Kevin Emamy is going to talk about social bookmarking. “The problem with the Internet is that there is just too much of it”. Social tools can help map where the ‘pearls’ are.

CiteULike have a bookmarklet – something you can add to your browser bookmarks. When you are viewing a web page you can click the bookmarklet, and it sends the metadata to CiteULike. Importantly the default setting is to make this public (although you can mark citations as private if you want). When you bookmark from a wide variety of ‘academic’ sources (databases, e-journal platforms etc.) CiteULike knows how to retrieve metadata on the item (these bits of code are open source and CiteULike users contribute to this – as they often break when sites change).

Kevin using example of hi-res pictures of Neil Gaiman’s library/bookshelves being posted on the web (at Shelfari) – people are immediately interested both in what books they had in common, and what Neil had that they hadn’t read. We all know this experience – getting ‘personal recommendations’ is powerful. CiteULike allows you follow users so you can see what they are bookmarking. Also when you bookmark a resource you can see who else has bookmarked it.
----------------
> [JOB 1] Copy out the stretch of the social bookmarking notes from "Kevin Emamy is" through "the ‘pearls’ are.", changing "pearls" to "gems".
> [JOB 2]
Using the social bookmarking notes, answer these:
(a) What does the CiteULike bookmarklet send to CiteULike when you click it?
(b) On what site were the pictures of Neil Gaiman's bookshelves posted?
(c) What is the default setting for bookmarks in CiteULike?

> [PROVIDED DATA]
----------------
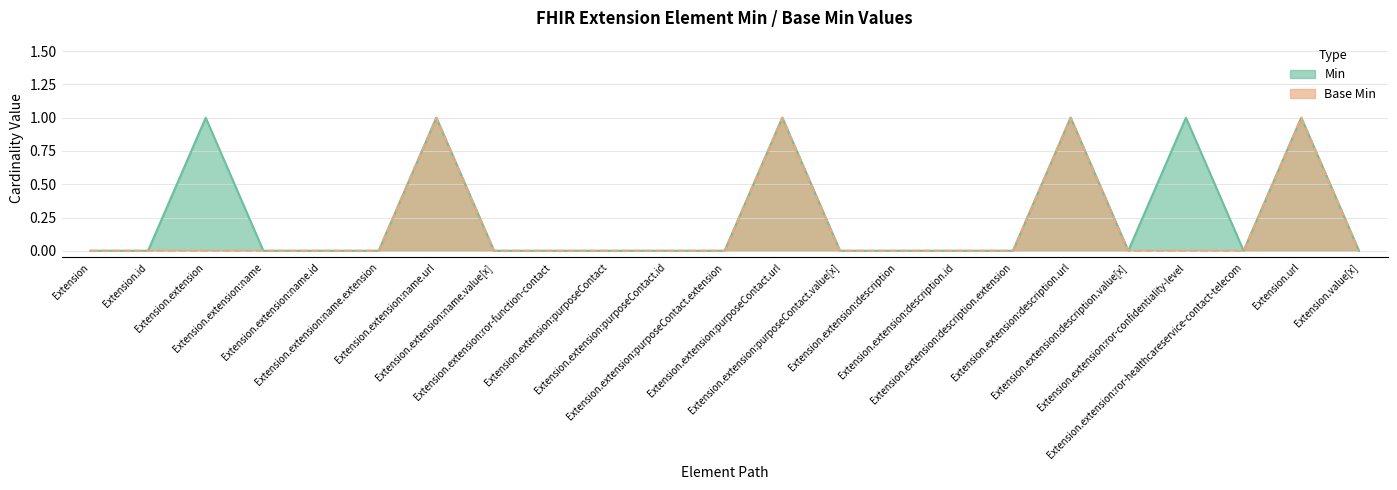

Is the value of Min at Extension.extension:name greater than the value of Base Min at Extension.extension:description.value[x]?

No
----------------
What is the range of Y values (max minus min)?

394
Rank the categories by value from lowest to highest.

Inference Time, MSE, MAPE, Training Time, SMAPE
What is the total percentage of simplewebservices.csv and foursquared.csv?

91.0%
----------------
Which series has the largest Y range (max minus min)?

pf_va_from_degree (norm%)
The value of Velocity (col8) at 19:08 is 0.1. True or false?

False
----------------
> [EXERCISE RESPONSE 1]
Kevin Emamy is going to talk about social bookmarking. “The problem with the Internet is that there is just too much of it”. Social tools can help map where the ‘gems’ are.

> [EXERCISE RESPONSE 2]
(a) The metadata.
(b) Shelfari.
(c) Public.